Introduction: Alberta Stroke Program Early CT Score (ASPECTS) is a systematic approach to assess early ischemic change on non-contrast CT (NCCT). Concerns have however been expressed about its reliability when making clinical decisions in patients with acute ischemic stroke. We chose to systematically assess technical, environmental and patient specific variables that potentially affect ASPECTS interpretation.

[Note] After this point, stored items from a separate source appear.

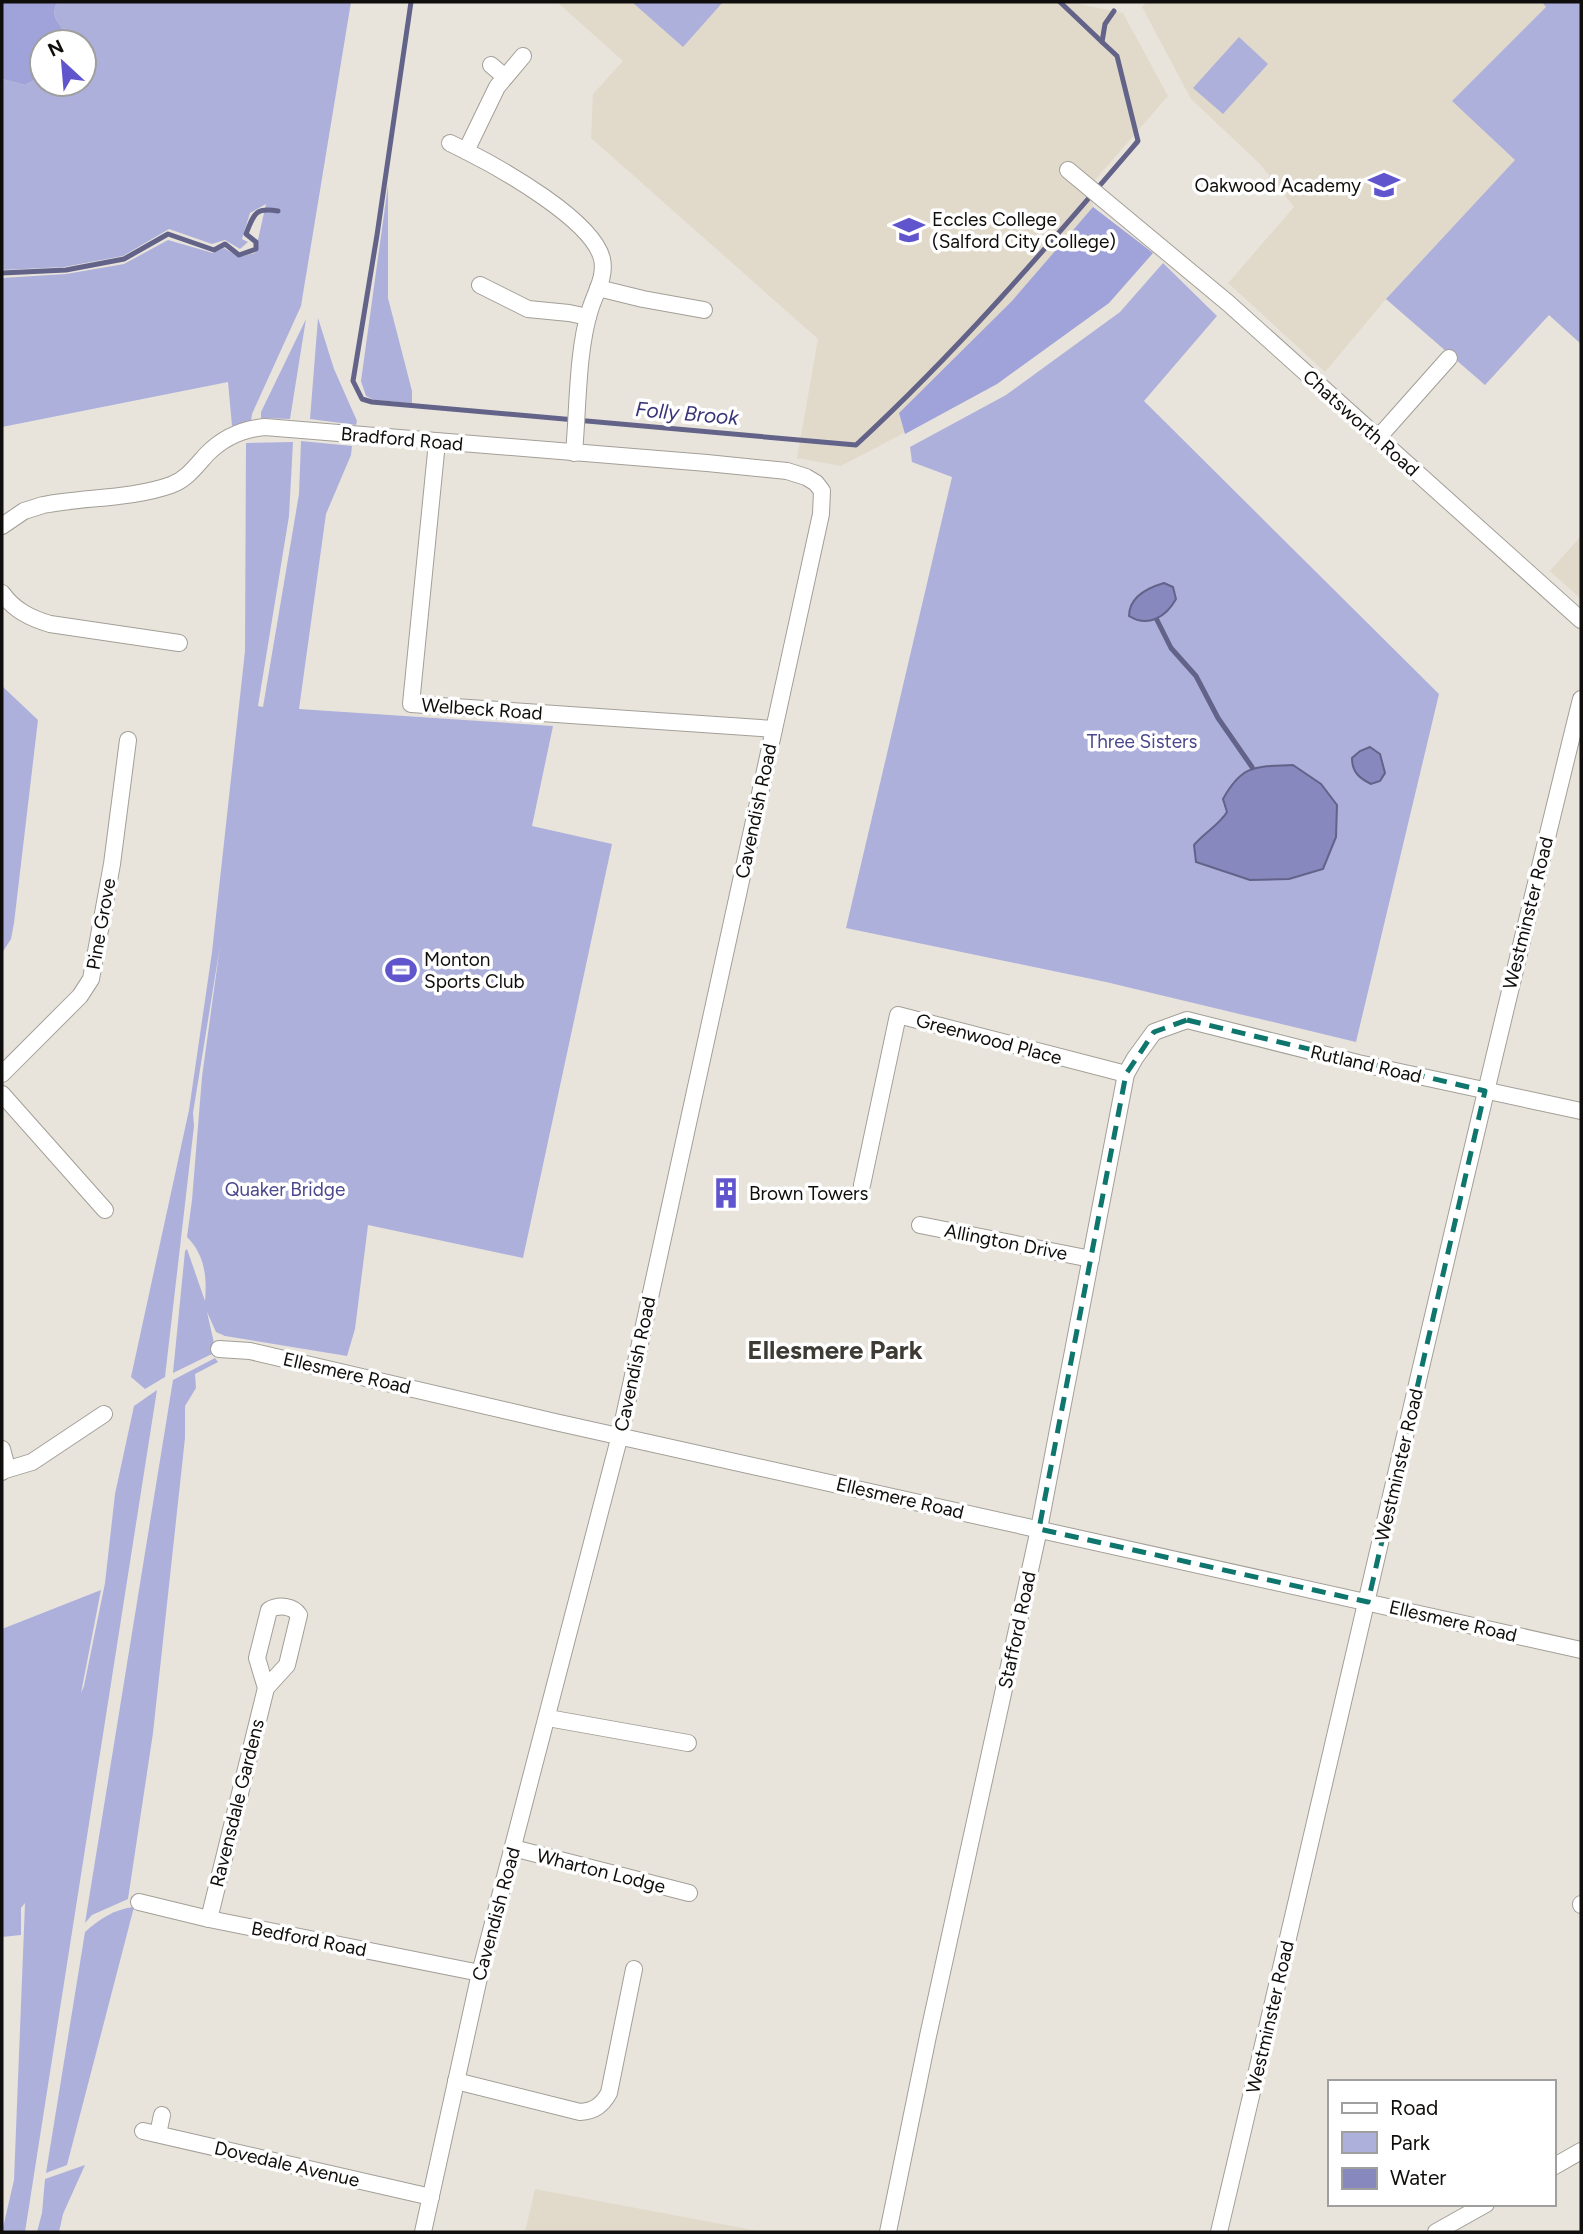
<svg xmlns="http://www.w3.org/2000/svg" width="1583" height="2234" font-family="Figtree,sans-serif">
	<rect width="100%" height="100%" fill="#e8e4dc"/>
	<g fill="#e1dacb">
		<polygon points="557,2 1070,2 1123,13 1168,96 1089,187 1093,207 1153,253 1109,303 997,384 841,466 797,458 818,339 591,138 593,94 623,61"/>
		<polygon points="1147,2 1542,2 1560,20 1581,344 1549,315 1485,385 1386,299 1325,372 1228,283 1294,207 1259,163 1191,99 1142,7"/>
		<polygon points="1581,536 1581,599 1550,571"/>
		<polygon points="535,2189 764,2232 525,2232"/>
	</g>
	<g fill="#aeb0dc">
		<path d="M 57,2 L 351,2 L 301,306 L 252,414 L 251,421 L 232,426 L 228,382 L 2,427 L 2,278 L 66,274 L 124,264 L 168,240 L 213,253 L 224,248 L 239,257 L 255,253 L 266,204 L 250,213 L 242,239 L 248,242 L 240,249 L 225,240 L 212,244 L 169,229 L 123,256 L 64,267 L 2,270 L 2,79 L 25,85 L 42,76 L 42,84 L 84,84 L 84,42 L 67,42 C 66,23 48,23 57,2 Z"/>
		<polygon points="632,2 723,2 683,47"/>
		<polygon points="1542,2 1581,2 1581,344 1549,315 1485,385 1386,299 1515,160 1452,101 1546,7"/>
		<polygon points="1239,37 1268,64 1223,114 1193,88"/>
		<polygon points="388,185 388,298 412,391 412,403 374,400 366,396 361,381"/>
		<polygon points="1163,263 1217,316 1144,401 1439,694 1356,1042 1106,982 846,928 952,477 912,462 910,447 1006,395 1120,312"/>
		<polygon points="318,318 334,369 357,421 356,425 310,419"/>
		<polygon points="306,319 290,419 261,418 261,412"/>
		<path d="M 301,441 L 352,446 L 351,455 L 326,514 L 299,709 L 553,726 L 532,826 L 612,844 L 523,1258 L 368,1225 L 355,1329 L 347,1356 L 225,1336 L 216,1332 L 207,1312 L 216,1352 L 173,1373 L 185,1251 L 187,1249 L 205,1301 C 207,1277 205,1255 187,1237 L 192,1200 L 202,1077 L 220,946 L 193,1113 L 194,1126 L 165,1377 L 145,1389 L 131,1377 L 189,1110 L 212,952 L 245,651 L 246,443 L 293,442 L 289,516 L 258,706 L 263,707 L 299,494 Z"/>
		<polygon points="2,686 38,720 14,923 11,939 2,953"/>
		<polygon points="215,1358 218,1362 195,1374 196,1388 185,1406 185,1438 153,1733 128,1899 92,1915 85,1923 173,1380"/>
		<polygon points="157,1390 25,2232 2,2232 14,2180 25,1903 21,1908 21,1935 2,1937 2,1629 101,1590 81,1693 84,1686 105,1583 115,1494 134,1406"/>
		<path d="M 134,1907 L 67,2165 L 46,2173 L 85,1932 C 99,1919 115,1909 134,1907 Z"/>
		<polygon points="85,2165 63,2214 59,2232 37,2232 42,2213 45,2179"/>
	</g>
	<g fill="#a0a2da">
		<path d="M 2,2 L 57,2 C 48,23 66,23 67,42 L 42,42 L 42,76 L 25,85 L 2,79 Z"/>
		<polygon points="1093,207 1153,253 1109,303 997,384 905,434 899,413 1012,301"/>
	</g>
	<g fill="#8688be" stroke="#636389" stroke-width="2">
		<path d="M 1164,583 L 1173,587 L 1176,599 C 1166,617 1148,628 1129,616 C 1129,597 1147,588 1164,583 Z"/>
		<path d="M 1370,747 L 1380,754 L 1385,773 L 1380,781 L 1371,784 C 1359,778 1352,772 1352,758 L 1360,751 Z"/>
		<path d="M 1293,765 L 1321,784 L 1337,805 L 1336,837 L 1323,869 L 1289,879 L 1250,880 L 1196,862 L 1194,845 C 1204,833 1219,825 1227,812 L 1223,799 C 1243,763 1257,767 1293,765 Z"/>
	</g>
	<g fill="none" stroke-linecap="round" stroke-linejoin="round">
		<g stroke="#636389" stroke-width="5">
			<path d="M 411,2 L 377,235 L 353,381 L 362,399 L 372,402 L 856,445 C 959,350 1047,247 1138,141 L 1117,56 L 1102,42 L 1105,24 L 1114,11"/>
			<polyline points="1060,2 1102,42"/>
			<path d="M 2,273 L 66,270 L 124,259 L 168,234 L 214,250 L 225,244 L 239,255 L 256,249 L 256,242 L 246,234 C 254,214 255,207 278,211"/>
			<polyline points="1157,620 1171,648 1196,676 1218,718 1252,767"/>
		</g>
		<defs>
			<g id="minor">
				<path d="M 523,56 L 497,87 L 466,151 C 500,168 593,220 602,259 C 606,277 595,293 590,310 C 577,351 578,410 574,453"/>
				<polyline points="491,65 505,77"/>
				<polyline points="450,143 466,151"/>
				<polyline points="1068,170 1228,303 1581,620"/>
				<polyline points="480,285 528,309 569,313 588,317"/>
				<polyline points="598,288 643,299 704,310"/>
				<polyline points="1377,439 1449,358"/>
				<polyline points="437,442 411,704 774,729"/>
				<path d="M 2,526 L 24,511 L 43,505 C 83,497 132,499 171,485 C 187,479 196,466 207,454 C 223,438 242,429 265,427 L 707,463 L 787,471 L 806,477 L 816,483 L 822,491 L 821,514 L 620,1435 L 480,1973 L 423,2232"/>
				<path d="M 2,593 C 14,610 30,618 50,624 L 179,643"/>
				<polyline points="2,1074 80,996 91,979 112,864 128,740"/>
				<polyline points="2,1094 105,1210"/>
				<polyline points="862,1185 898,1015 1126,1074"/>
				<polyline points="920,1225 1091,1259"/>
				<polyline points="219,1349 250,1351 555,1422 1581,1650"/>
				<polyline points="2,1449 5,1460 2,1472"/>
				<polyline points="2,1471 32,1462 104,1414"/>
				<polyline points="548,1718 688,1743"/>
				<polyline points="513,1848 689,1893"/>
				<polyline points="139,1902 209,1919 480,1973"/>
				<polyline points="1581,1905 1581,1904"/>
				<path d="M 209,1919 L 266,1688 L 257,1658 L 269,1610 C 279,1604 293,1606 299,1615 L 287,1665 L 266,1688"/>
				<path d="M 456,2081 L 580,2112 C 595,2111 602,2105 609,2093 L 634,1969"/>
				<polyline points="143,2131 431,2197"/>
				<polyline points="158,2134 162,2115"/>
				<polyline points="1553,2167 1581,2151"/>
				<polyline points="888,2232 928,2036 1039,1529 1126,1074 1135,1058 1154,1032 1187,1020 1358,1063 1581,1111"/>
				<path d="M 1219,2232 C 1340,1721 1455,1209 1581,699"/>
				<polyline points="1436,2232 1486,2204"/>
			</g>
		</defs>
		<use href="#minor" stroke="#a39f97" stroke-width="18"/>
		<use href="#minor" stroke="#fff" stroke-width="16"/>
	</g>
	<path fill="none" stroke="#0f766e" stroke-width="5" stroke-dasharray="14 9" stroke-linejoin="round" d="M 1187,1020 L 1485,1091 L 1368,1602 L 1039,1529 L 1126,1074 L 1154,1032 Z"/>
	<defs>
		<symbol id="school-bare" viewBox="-9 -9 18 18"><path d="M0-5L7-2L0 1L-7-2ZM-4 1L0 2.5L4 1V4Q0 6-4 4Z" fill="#6155ce" stroke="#fff" stroke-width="2.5" paint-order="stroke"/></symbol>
		<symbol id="university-bare" viewBox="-9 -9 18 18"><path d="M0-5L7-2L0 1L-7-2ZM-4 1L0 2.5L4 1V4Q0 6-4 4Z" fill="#6155ce" stroke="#fff" stroke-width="2.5" paint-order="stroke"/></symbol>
		<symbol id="stadium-bare" viewBox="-9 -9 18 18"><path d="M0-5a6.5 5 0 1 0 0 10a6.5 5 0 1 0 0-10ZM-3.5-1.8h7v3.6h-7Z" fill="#6155ce" stroke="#fff" stroke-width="2.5" paint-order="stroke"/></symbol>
		<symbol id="building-bare" viewBox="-9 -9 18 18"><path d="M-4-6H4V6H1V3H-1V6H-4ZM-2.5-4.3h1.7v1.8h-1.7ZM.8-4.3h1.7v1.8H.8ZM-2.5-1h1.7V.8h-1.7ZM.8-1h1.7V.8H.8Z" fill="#6155ce" stroke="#fff" stroke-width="2.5" paint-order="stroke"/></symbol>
	</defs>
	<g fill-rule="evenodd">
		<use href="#school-bare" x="1362" y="163" width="44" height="44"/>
		<use href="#university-bare" x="887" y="208" width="44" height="44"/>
		<use href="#stadium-bare" x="379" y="948" width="44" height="44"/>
		<use href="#building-bare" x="704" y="1171" width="44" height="44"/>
	</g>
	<g text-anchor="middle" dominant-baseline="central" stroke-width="7" stroke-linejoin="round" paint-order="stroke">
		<g font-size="19" fill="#100e0c" stroke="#fff" text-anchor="start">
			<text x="1361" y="185" text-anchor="end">Oakwood Academy</text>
			<text x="932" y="219">Eccles College<tspan x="932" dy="22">(Salford City College)</tspan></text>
			<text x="424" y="959">Monton<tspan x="424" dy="22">Sports Club</tspan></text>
			<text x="749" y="1193">Brown Towers</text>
		</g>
		<g font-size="19" fill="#100e0c" stroke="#fff">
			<text transform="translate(1361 423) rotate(42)">Chatsworth Road</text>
			<text transform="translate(402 439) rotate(5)">Bradford Road</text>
			<text transform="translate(482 709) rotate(4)">Welbeck Road</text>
			<text transform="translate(756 811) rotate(-78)">Cavendish Road</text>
			<text transform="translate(1528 913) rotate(-76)">Westminster Road</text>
			<text transform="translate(101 924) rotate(-80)">Pine Grove</text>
			<text transform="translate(989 1039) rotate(15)">Greenwood Place</text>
			<text transform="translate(1366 1064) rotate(13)">Rutland Road</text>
			<text transform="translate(1006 1242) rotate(11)">Allington Drive</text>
			<text transform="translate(635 1364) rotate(-78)">Cavendish Road</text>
			<text transform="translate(347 1373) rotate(13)">Ellesmere Road</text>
			<text transform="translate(1399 1465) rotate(-77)">Westminster Road</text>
			<text transform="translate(900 1498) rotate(13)">Ellesmere Road</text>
			<text transform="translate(1453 1621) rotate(13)">Ellesmere Road</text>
			<text transform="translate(1017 1630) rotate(-78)">Stafford Road</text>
			<text transform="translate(237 1803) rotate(-76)">Ravensdale Gardens</text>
			<text transform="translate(601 1871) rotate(14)">Wharton Lodge</text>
			<text transform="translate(496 1914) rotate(-75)">Cavendish Road</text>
			<text transform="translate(309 1939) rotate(11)">Bedford Road</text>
			<text transform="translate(1270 2017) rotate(-77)">Westminster Road</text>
			<text transform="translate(287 2164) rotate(13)">Dovedale Avenue</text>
		</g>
		<g font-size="19" fill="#4b488d" stroke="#fff">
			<text x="1142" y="741">Three Sisters</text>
			<text x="285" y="1189">Quaker Bridge</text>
		</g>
		<g font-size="21" font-style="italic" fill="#393477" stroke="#fff">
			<text transform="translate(687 413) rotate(5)">Folly Brook</text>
		</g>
		<g font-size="26" font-weight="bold" fill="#3e3b34" stroke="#fff">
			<text x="835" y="1350">Ellesmere Park</text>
		</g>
	</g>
	<rect width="1583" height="2234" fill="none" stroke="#100e0c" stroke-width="7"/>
	<rect x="1328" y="2080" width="228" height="126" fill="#ffffff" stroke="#9f9f9e" stroke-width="2"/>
	<rect x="1342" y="2103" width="35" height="10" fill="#ffffff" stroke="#9f9f9e" stroke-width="2"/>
	<text x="1390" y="2115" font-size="21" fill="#100e0c">Road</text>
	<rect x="1342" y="2132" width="35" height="21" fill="#aeb0dc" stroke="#9f9f9e" stroke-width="2"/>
	<text x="1390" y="2150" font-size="21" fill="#100e0c">Park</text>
	<rect x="1342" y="2168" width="35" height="21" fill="#8688be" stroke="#9f9f9e" stroke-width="2"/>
	<text x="1390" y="2185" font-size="21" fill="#100e0c">Water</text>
	<g transform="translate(63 63) rotate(334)"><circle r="33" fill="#ffffff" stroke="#9f9f9e" stroke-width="2"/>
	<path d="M0-5L12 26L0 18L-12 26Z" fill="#6155ce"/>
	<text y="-10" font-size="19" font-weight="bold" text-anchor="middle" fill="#100e0c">N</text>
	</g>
</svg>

Methods: We randomly selected 150 patients with acute ischemic stroke from the PRoveIT database. All patients had baseline NCCT and CT angiography head and neck. Three raters (expert, fellow and trainee) read ASPECTS on the same NCCT three times (Sessions 1-3) at minimum interval of 10-14 days. Raters were kept blinded to follow-up data throughout the study. No baseline clinical information was provided in Session 1. Raters were provided clinical information (age, baseline NIHSS and side of stroke) in session 2 and additional multiphase CTA in session 3. Reading environment [room light and time pressure (<60 s for interpretation) vs. core lab] was altered during readings. Data on motion artifact, leukoaraiosis, old infarcts on NCCT were collected. Time taken for ASPECTS interpretation was collected across all the readings. Reliability was assessed using Intra-cluster correlation coefficient (ICC).

Results: The highest inter-rater reliability was found in session 3 (ICC 0.47; p<0.001). The rest of the analyses was restricted to session 3. Reliability in session 3 was not affected by time pressure or ambient light settings (all p<0.01). In session 3, patient motion (ICC 0.35 present vs. 0.49 absent) and old infarcts (ICC 0.42 present vs. 0.48 absent) worsened reliability; however presence of leukoaraiosis did not affect reliability (ICC 0.48 present vs. 0.46 absent). Mean time for ASPECT interpretation by trainee, fellow and expert were 38.9 s (+/-12.8s), 49.8 s (+/-15.4s) and 38.9 s (+/-14s) respectively.

Conclusion: ASPECTS interpretation on NCCT is most reliable when clinical and CTA information is available. Interpretation with this information is reliable even in a well-lit room and under time pressure, the environment that mimics real life acute stroke.